С этими словами консул взял свою приемную дочь под руку, и они вместе прошли в гостиную.
Докторский визит был непродолжителен. Гуго также вскоре покинул дом Эрлау, хотя приходил сюда очень охотно. Неизвестно, знал ли об этом Рейнгольд, во всяком случае, подозревал, но, по обоюдному молчаливому соглашению, братья никогда не касались этого вопроса. Капитан не привык добиваться откровенности, в которой ему отказывали, поэтому последовал примеру Рейнгольда, хранившего полное молчание по поводу встречи в деревенской гостинице и даже не упоминавшего о жене и сыне с тех пор, как узнал об их близком соседстве. Что скрывалось под этой непроницаемой замкнутостью, Гуго не допытывался, хотя был убежден, что причина ее – отнюдь не равнодушие.
Вернувшись домой, капитан нашел в своей комнате поджидавшего его Иону. Во всей фигуре матроса было что-то необычное, его всегдашняя невозмутимость сегодня исчезла, и он с видимой тревогой ждал, чтобы капитан снял шляпу и перчатки. Тогда он подошел к нему вплотную и вытянулся по стойке смирно.
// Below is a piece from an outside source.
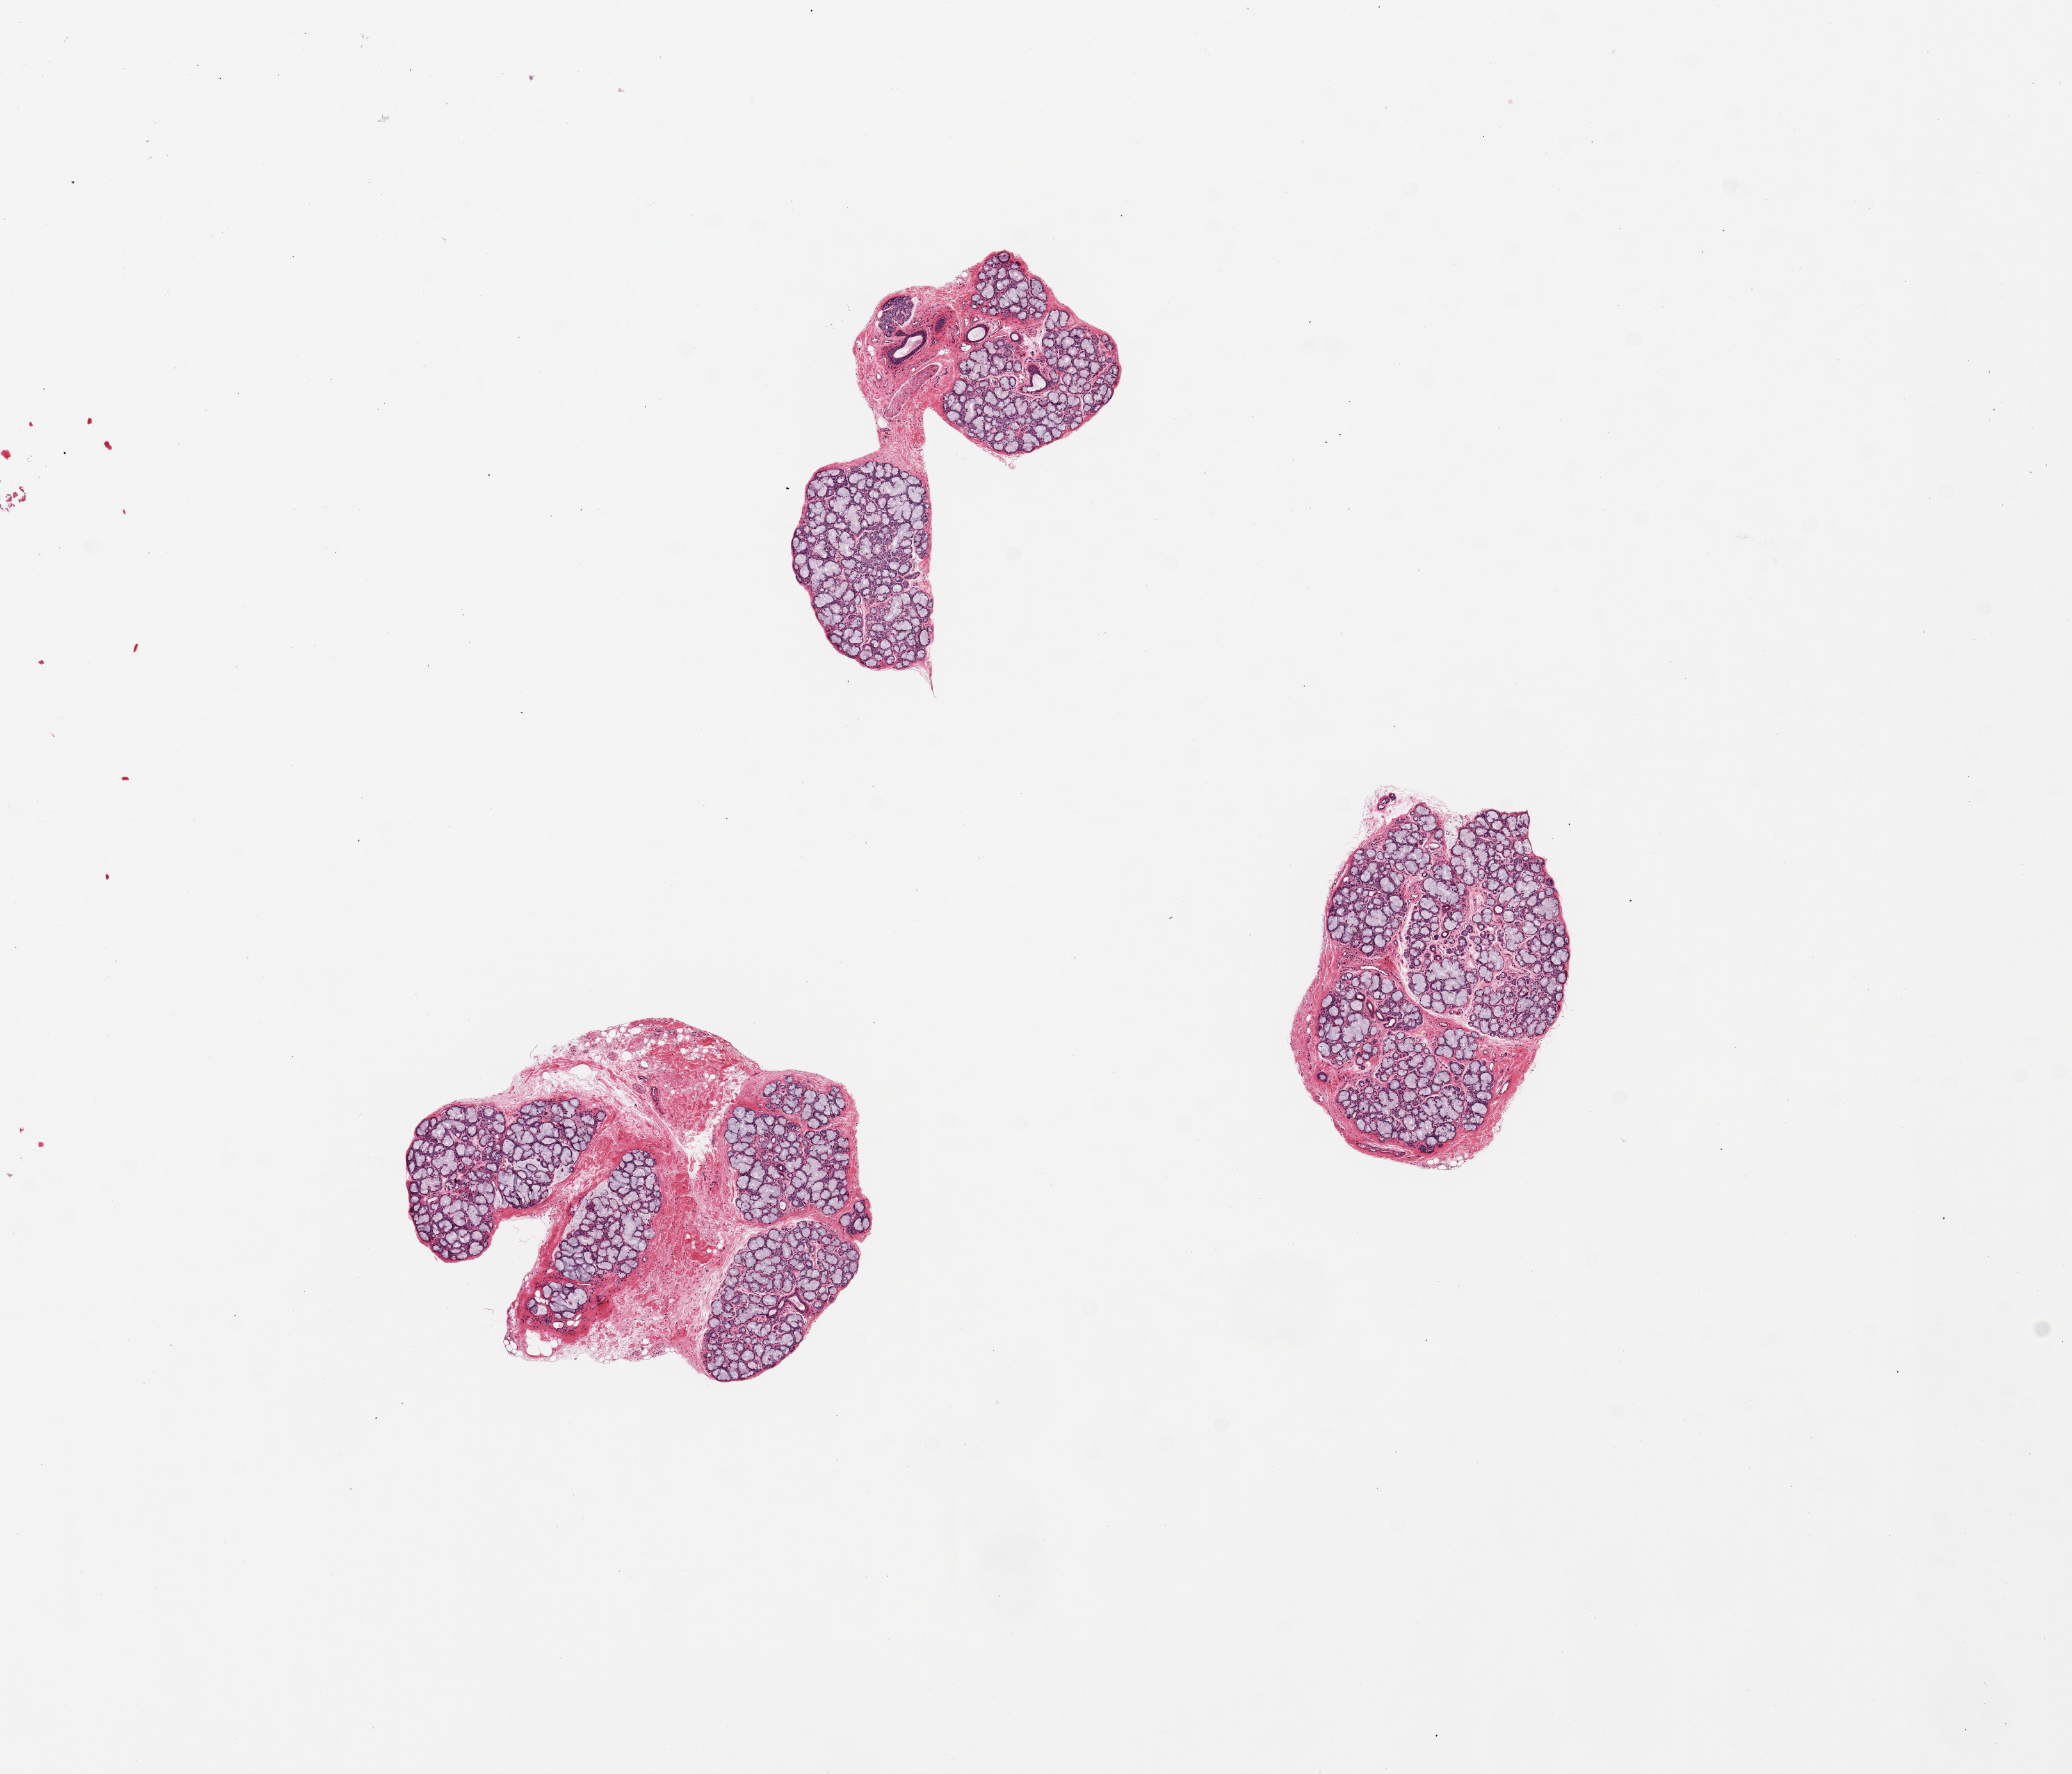
Whole-slide image, H&E stain, brightfield — whole scanned area (about 12.8 x 11.0 mm, from a 20x scan) shown as a low-resolution overview, PAXgene-fixed, paraffin-embedded tissue, sampled site (target tissue): minor salivary gland, donor tissue sample. Donor: male.
Review note (as recorded): 3 pieces, ~80% glandular tissue, good specimens.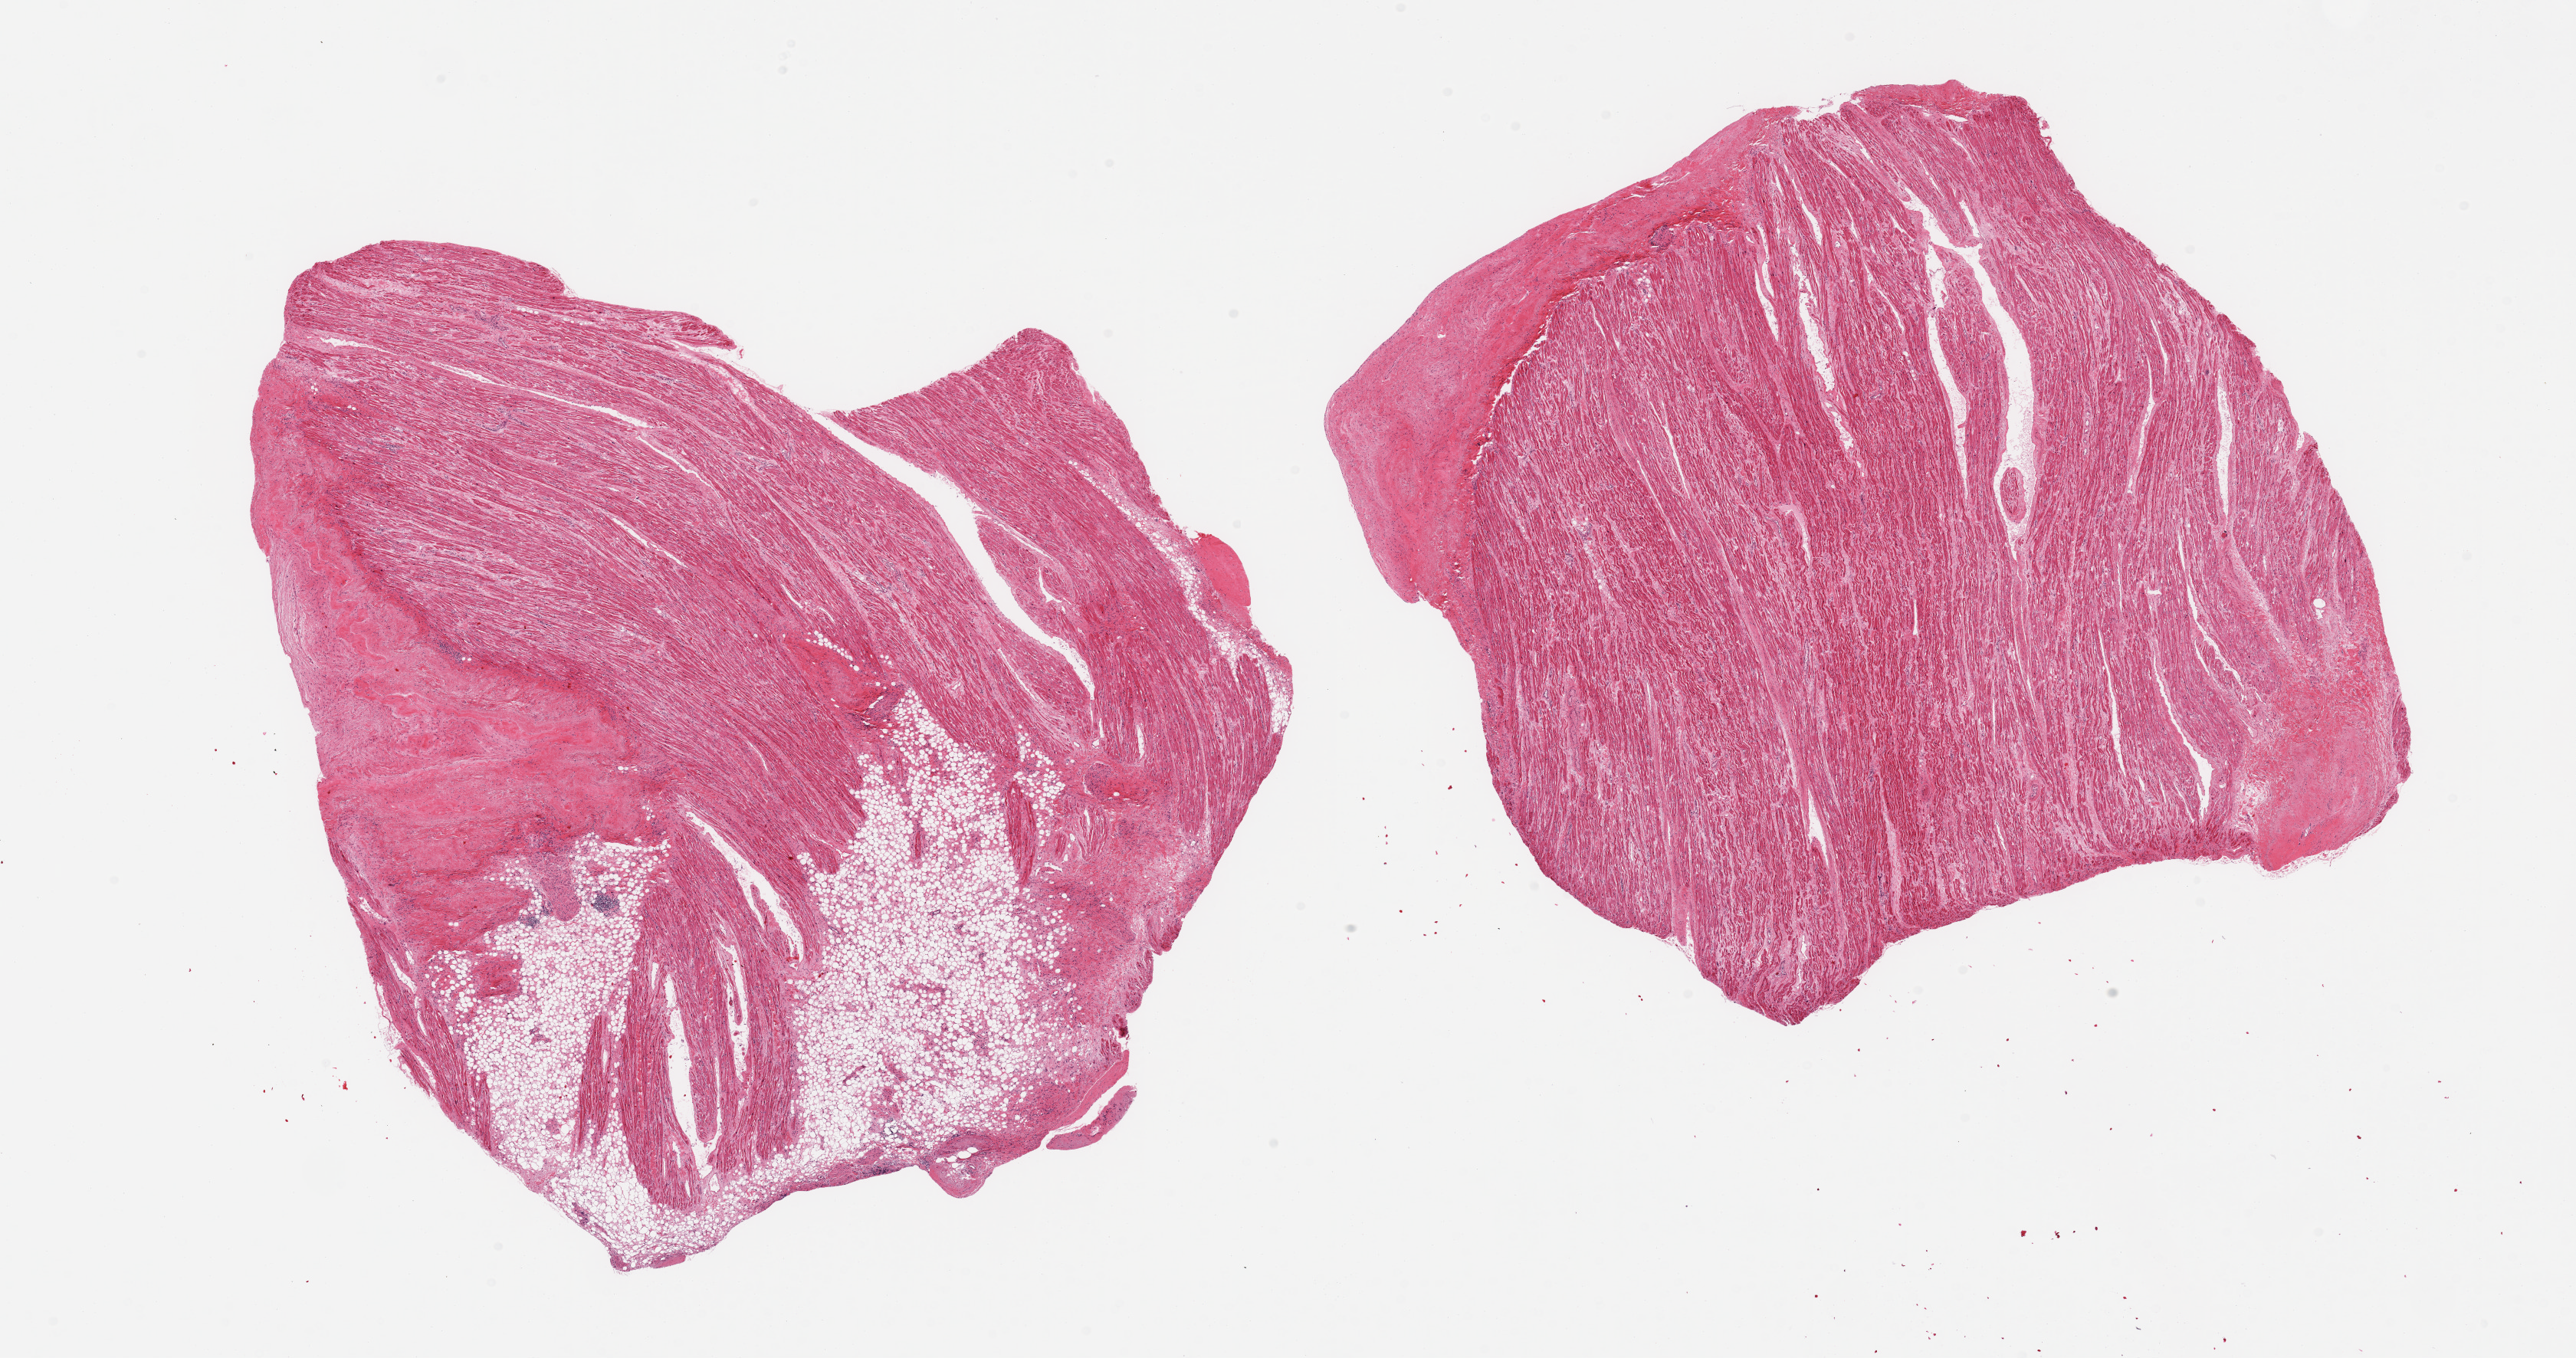
Whole-slide image, H&E stain — shown as a low-resolution overview of the whole scanned area (about 26.6 x 14.0 mm); PAXgene-fixed paraffin-embedded (PFPE) section; target tissue: auricular appendage; tissue donor sample. Donor sex: male.
Reviewer comment on this tissue sample: 2 pieces; High (60%) peripheral fibrofatty content on 1, and 10% peripheral fibrous content on other.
– В чем дело, Иона? – спросил Гуго, невольно обратив на него внимание. – Ты как будто собираешься произнести речь?
– Так точно, – подтвердил Иона с некоторым смущением, принимая еще более торжественную позу.
– Вот как? Это новость. До сих пор я думал, что ты составил бы ценное приобретение для монастыря траппистов; если же в виду окружающих классических произведений на тебя снизошел дух ораторского искусства, то я очень рад. Итак, начинай! Я слушаю.
– Господин капитан…
На первый раз красноречие матроса ограничилось этими двумя словами. Вместо того чтобы продолжать, он уставился в пол, точно хотел сосчитать все кусочки мозаики.
– Слушай, Иона, ты мне крайне подозрителен, – внушительно сказал Гуго. – Уже больше недели ты не ворчишь, не бросаешь хозяйке и ее служанкам яростных взглядов! На твоем лице иногда появляются складки, которые при известной доле воображения можно принять за слабую попытку улыбнуться. Повторяю тебе, это в высшей степени подозрительные признаки, и я готовлюсь к самому худшему.
Иона, казалось, и сам понял, что надо объясниться определеннее, и, собравшись с духом, выговорил:
– Господин капитан, бывают люди…
– Это неоспоримый факт, подтверждение которого у меня перед глазами. Ну, бывают люди… что же дальше?
– Которые могут терпеть баб, – продолжал Иона.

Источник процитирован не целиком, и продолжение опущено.